Exercise description
Write out every entry exactly as it appears.

Records for the task

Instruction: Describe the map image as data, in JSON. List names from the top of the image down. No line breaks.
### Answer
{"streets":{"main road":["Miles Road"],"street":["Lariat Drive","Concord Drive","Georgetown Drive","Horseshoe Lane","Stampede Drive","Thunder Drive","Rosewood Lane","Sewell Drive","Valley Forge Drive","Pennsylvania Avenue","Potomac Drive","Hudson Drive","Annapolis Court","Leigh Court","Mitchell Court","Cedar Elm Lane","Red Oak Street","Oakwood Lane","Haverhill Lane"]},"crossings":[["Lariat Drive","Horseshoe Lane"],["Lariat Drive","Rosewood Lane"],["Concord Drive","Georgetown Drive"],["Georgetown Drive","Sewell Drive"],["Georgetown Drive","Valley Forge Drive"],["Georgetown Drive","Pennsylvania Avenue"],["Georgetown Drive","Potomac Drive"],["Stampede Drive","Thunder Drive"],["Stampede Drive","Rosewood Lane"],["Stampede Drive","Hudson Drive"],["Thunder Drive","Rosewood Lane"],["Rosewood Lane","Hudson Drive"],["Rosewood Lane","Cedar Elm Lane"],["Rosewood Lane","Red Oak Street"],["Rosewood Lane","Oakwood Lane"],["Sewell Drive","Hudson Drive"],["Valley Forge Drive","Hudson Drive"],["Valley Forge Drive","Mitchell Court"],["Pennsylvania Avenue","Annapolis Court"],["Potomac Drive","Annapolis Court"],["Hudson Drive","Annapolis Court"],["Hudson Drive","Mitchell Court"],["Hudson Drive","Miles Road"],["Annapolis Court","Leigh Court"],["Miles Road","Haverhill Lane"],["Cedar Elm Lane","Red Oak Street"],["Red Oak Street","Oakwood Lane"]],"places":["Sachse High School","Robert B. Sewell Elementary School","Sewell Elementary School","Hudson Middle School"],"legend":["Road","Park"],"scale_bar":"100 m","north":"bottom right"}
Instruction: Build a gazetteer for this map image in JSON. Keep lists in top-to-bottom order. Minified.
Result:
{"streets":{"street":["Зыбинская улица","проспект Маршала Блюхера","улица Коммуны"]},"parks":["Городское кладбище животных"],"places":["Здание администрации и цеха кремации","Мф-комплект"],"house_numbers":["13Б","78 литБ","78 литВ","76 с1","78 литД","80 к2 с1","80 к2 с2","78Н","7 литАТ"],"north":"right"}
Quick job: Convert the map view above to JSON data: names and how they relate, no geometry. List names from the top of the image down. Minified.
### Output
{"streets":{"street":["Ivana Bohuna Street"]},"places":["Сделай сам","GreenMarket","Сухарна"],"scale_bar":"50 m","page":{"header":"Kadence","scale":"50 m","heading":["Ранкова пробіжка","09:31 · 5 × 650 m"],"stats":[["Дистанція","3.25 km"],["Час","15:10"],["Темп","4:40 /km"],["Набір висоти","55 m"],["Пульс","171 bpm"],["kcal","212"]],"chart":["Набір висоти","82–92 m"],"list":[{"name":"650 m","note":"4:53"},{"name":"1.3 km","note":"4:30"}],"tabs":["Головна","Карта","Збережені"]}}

Written response
Instruction: Describe the map image as data, in JSON. List names from the top of the image down. No line breaks.
### Answer
{"streets":{"main road":["Miles Road"],"street":["Lariat Drive","Concord Drive","Georgetown Drive","Horseshoe Lane","Stampede Drive","Thunder Drive","Rosewood Lane","Sewell Drive","Valley Forge Drive","Pennsylvania Avenue","Potomac Drive","Hudson Drive","Annapolis Court","Leigh Court","Mitchell Court","Cedar Elm Lane","Red Oak Street","Oakwood Lane","Haverhill Lane"]},"crossings":[["Lariat Drive","Horseshoe Lane"],["Lariat Drive","Rosewood Lane"],["Concord Drive","Georgetown Drive"],["Georgetown Drive","Sewell Drive"],["Georgetown Drive","Valley Forge Drive"],["Georgetown Drive","Pennsylvania Avenue"],["Georgetown Drive","Potomac Drive"],["Stampede Drive","Thunder Drive"],["Stampede Drive","Rosewood Lane"],["Stampede Drive","Hudson Drive"],["Thunder Drive","Rosewood Lane"],["Rosewood Lane","Hudson Drive"],["Rosewood Lane","Cedar Elm Lane"],["Rosewood Lane","Red Oak Street"],["Rosewood Lane","Oakwood Lane"],["Sewell Drive","Hudson Drive"],["Valley Forge Drive","Hudson Drive"],["Valley Forge Drive","Mitchell Court"],["Pennsylvania Avenue","Annapolis Court"],["Potomac Drive","Annapolis Court"],["Hudson Drive","Annapolis Court"],["Hudson Drive","Mitchell Court"],["Hudson Drive","Miles Road"],["Annapolis Court","Leigh Court"],["Miles Road","Haverhill Lane"],["Cedar Elm Lane","Red Oak Street"],["Red Oak Street","Oakwood Lane"]],"places":["Sachse High School","Robert B. Sewell Elementary School","Sewell Elementary School","Hudson Middle School"],"legend":["Road","Park"],"scale_bar":"100 m","north":"bottom right"}
Instruction: Build a gazetteer for this map image in JSON. Keep lists in top-to-bottom order. Minified.
Result:
{"streets":{"street":["Зыбинская улица","проспект Маршала Блюхера","улица Коммуны"]},"parks":["Городское кладбище животных"],"places":["Здание администрации и цеха кремации","Мф-комплект"],"house_numbers":["13Б","78 литБ","78 литВ","76 с1","78 литД","80 к2 с1","80 к2 с2","78Н","7 литАТ"],"north":"right"}
Quick job: Convert the map view above to JSON data: names and how they relate, no geometry. List names from the top of the image down. Minified.
### Output
{"streets":{"street":["Ivana Bohuna Street"]},"places":["Сделай сам","GreenMarket","Сухарна"],"scale_bar":"50 m","page":{"header":"Kadence","scale":"50 m","heading":["Ранкова пробіжка","09:31 · 5 × 650 m"],"stats":[["Дистанція","3.25 km"],["Час","15:10"],["Темп","4:40 /km"],["Набір висоти","55 m"],["Пульс","171 bpm"],["kcal","212"]],"chart":["Набір висоти","82–92 m"],"list":[{"name":"650 m","note":"4:53"},{"name":"1.3 km","note":"4:30"}],"tabs":["Головна","Карта","Збережені"]}}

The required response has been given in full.